Yoghurt against cancer, Camembert against dementia

Studies on cancer also show that education and practice can make a difference: fermented milk products have substances that are effective against cancer, but in 2022 Chinese researchers analyzed seven studies on people that exist to date. The effect was ambiguous: only yoghurt consumption was associated with a slightly reduced risk of colon cancer.

And how does a healthy diet affect our thinking? Many substances cannot pass from the blood into the brain; But short chain fatty acids can apparently pass through them – and therefore fermented foods can have a positive effect on nerve cells. To date, studies have mainly been on cell models and laboratory animals. Laboratory mice had fewer deposits of beta-amyloid, which is typical of Alzheimer’s, when they regularly ate Camembert. The fatty acid myristamide it contains appears to have a positive effect on the brain. Substances that protect nerve cells are also increased in the brains of laboratory animals. In other studies, memory improved in experimental animals and nerve cells were exposed to harmless oxidative stress.
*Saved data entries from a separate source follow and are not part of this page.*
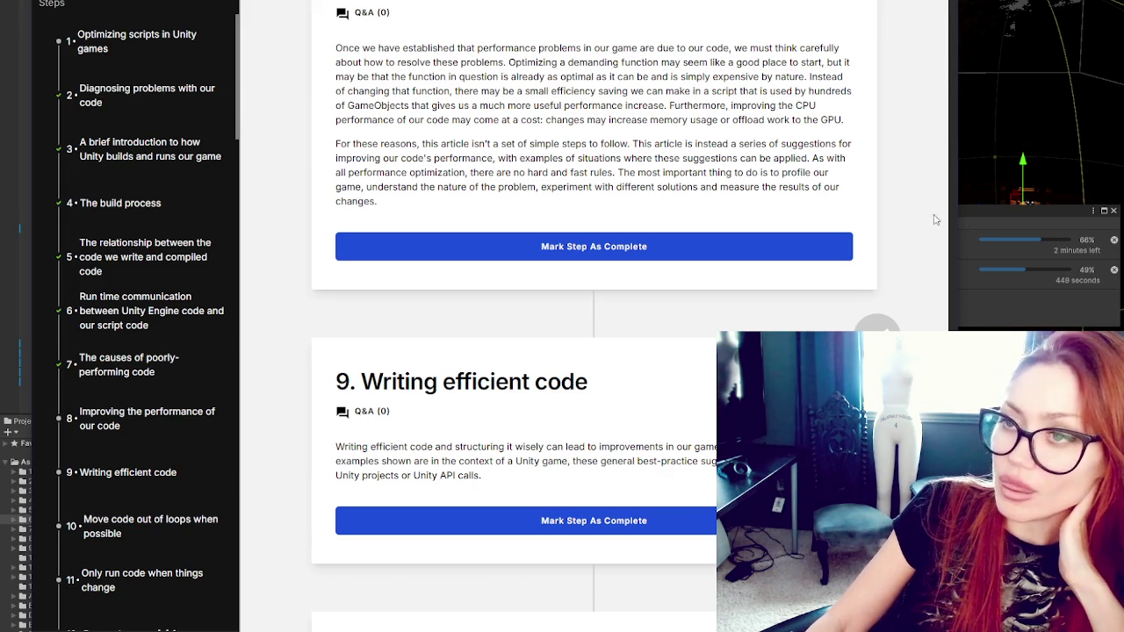
click(524, 249)
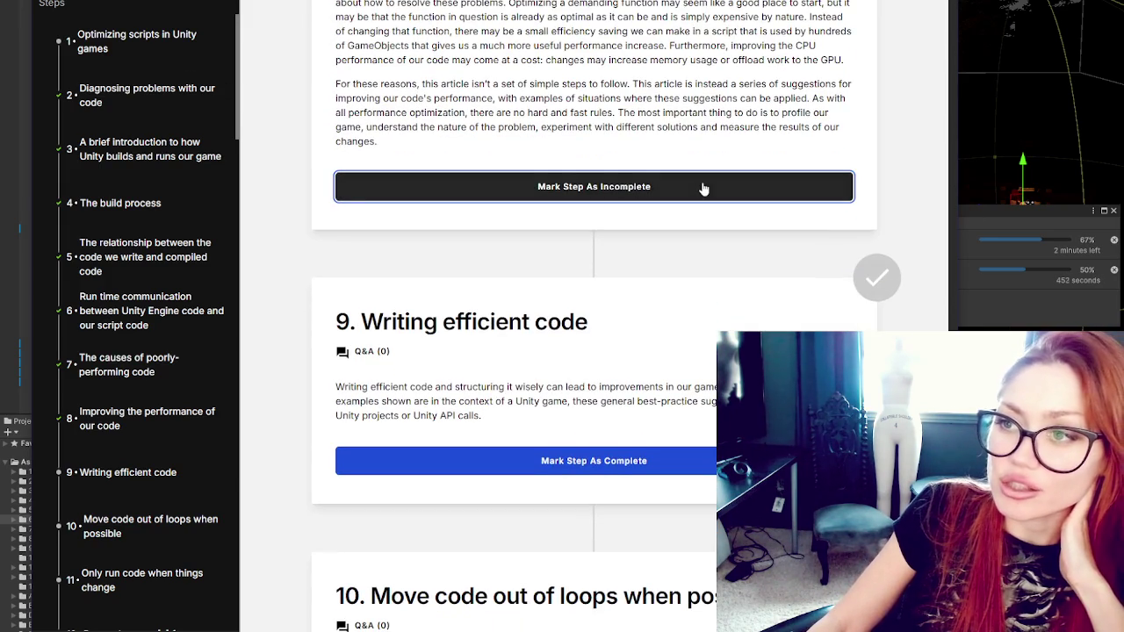
Step: Read through step 9, 'Writing efficient code', and mark it complete
scroll(702, 187, down, 2)
scroll(702, 188, up, 1)
scroll(670, 166, up, 2)
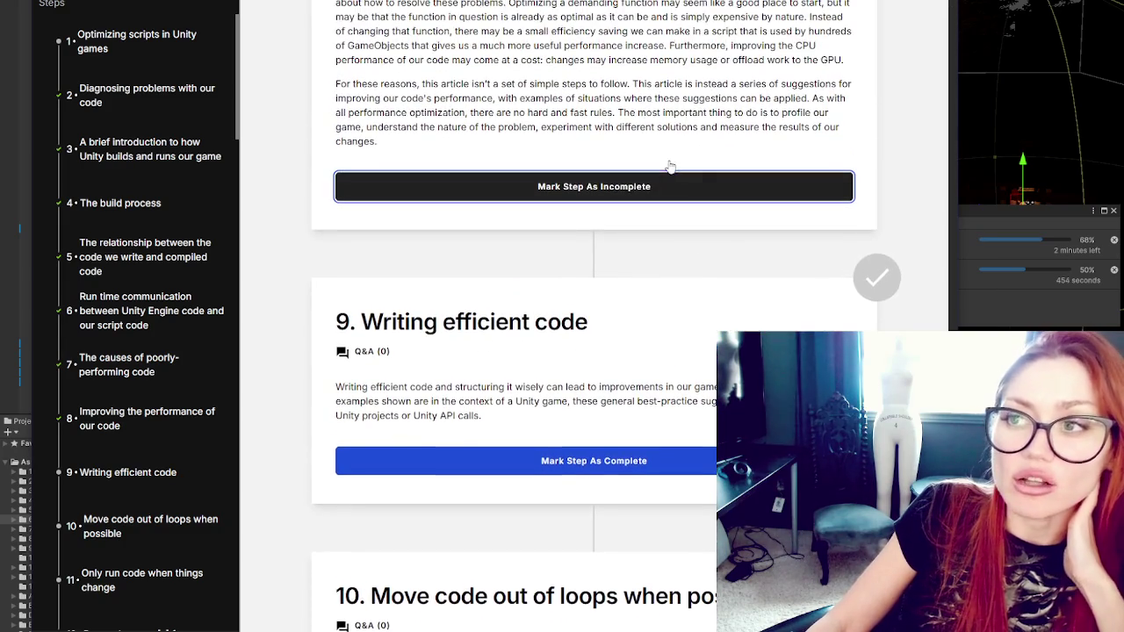
scroll(669, 166, up, 1)
scroll(670, 166, down, 5)
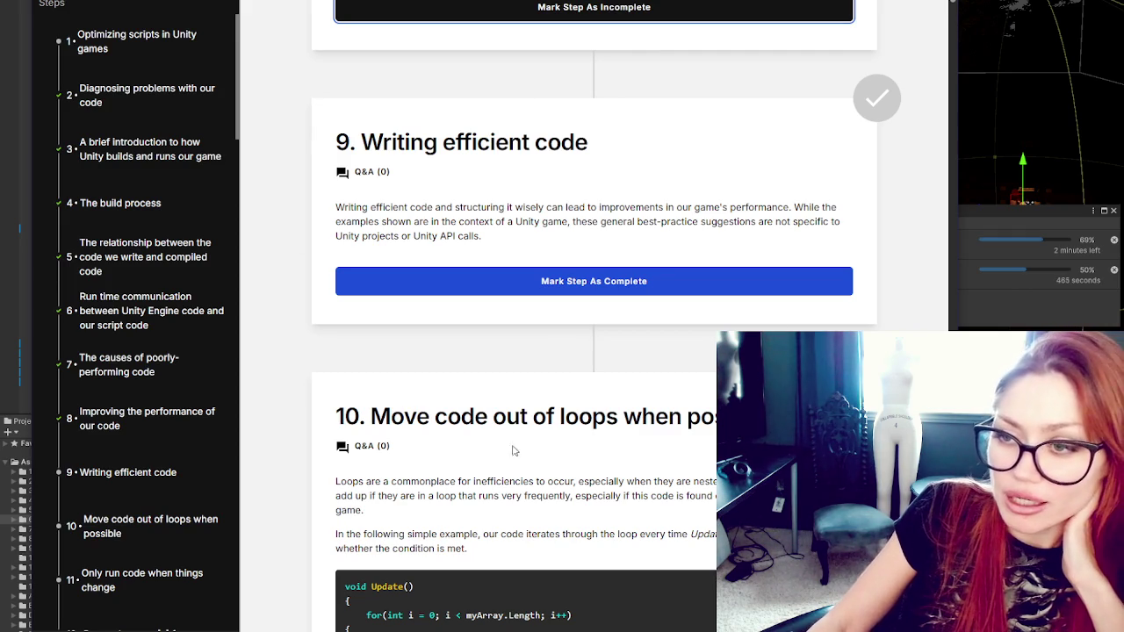
scroll(684, 286, down, 2)
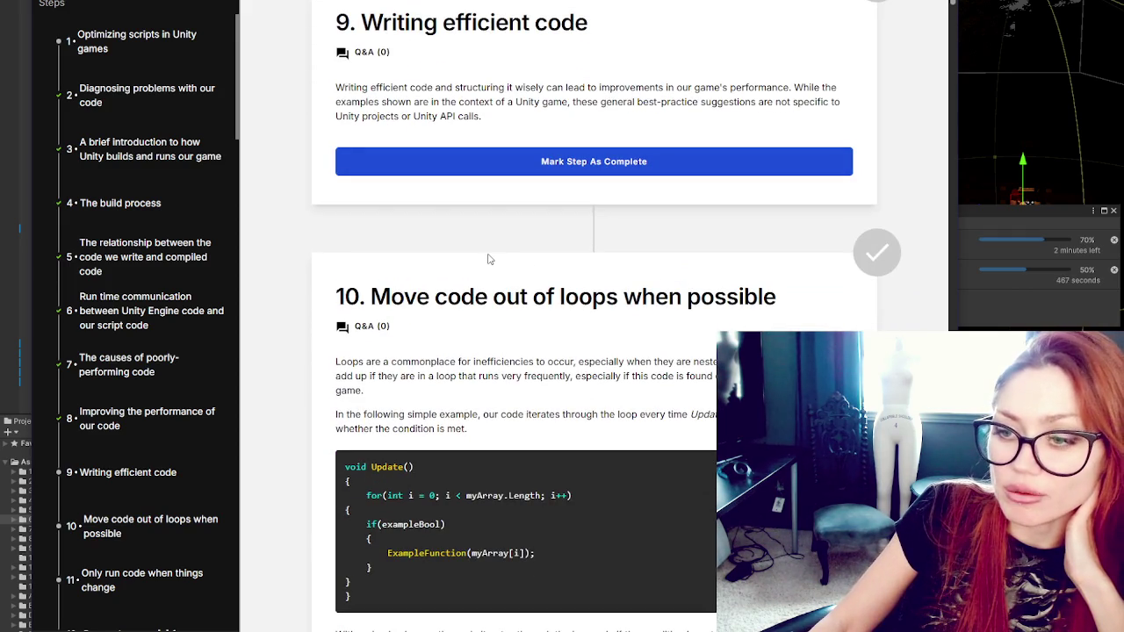
scroll(489, 259, down, 3)
scroll(461, 421, up, 4)
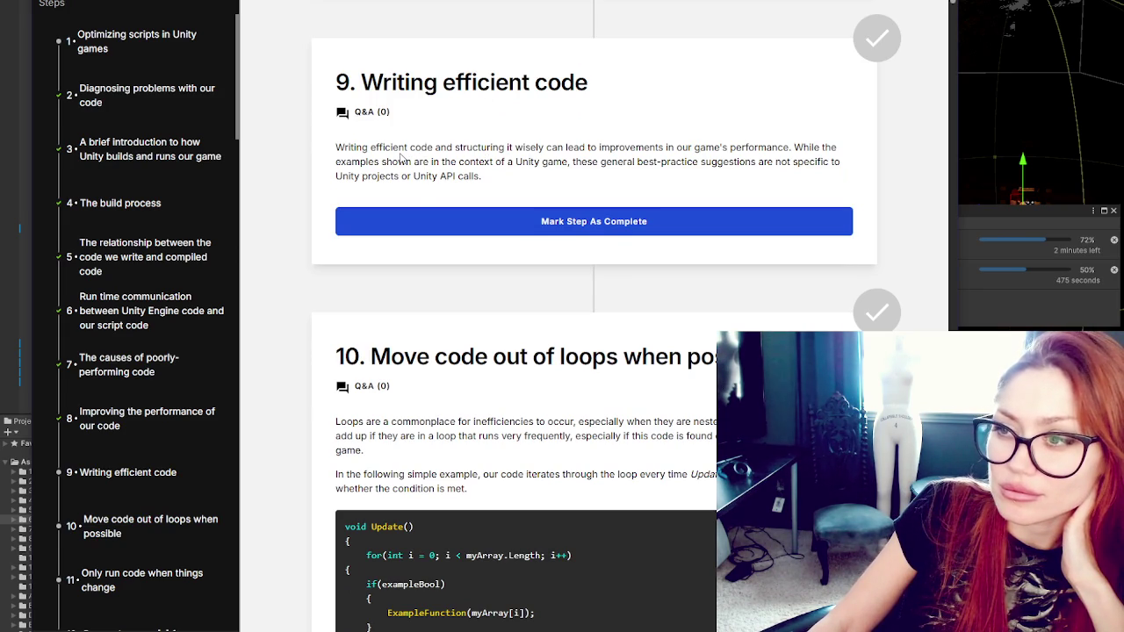
click(422, 223)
Neuroscientist John F. Cryan at University College Cork in Ireland investigated whether fermented foods increase our satiety. 24 adults eat “psychobiotic” foods every day, with lots of ferments and fiber. Compared to the control group, they were less anxious. Changes in their microbiome correspond to this. For Cryan, fermented foods are less medicine and more part of a preventative lifestyle. In the future, the following may occur: “When the exam period approaches and you are stressed, you eat more sauerkraut,” he said.

Drink slowly

Most people first want to improve their mental health through fermented foods. In the courses at Fermentwelten you make things together, for example white and cauliflower. Most people are afraid of doing something wrong, Popkes reports. “In the beginning, people often ate solid foods all at once,” says Popkes. The intestinal flora is weakened, resulting in constipation and diarrhea. “You should progress slowly and eat a few forkfuls at first.”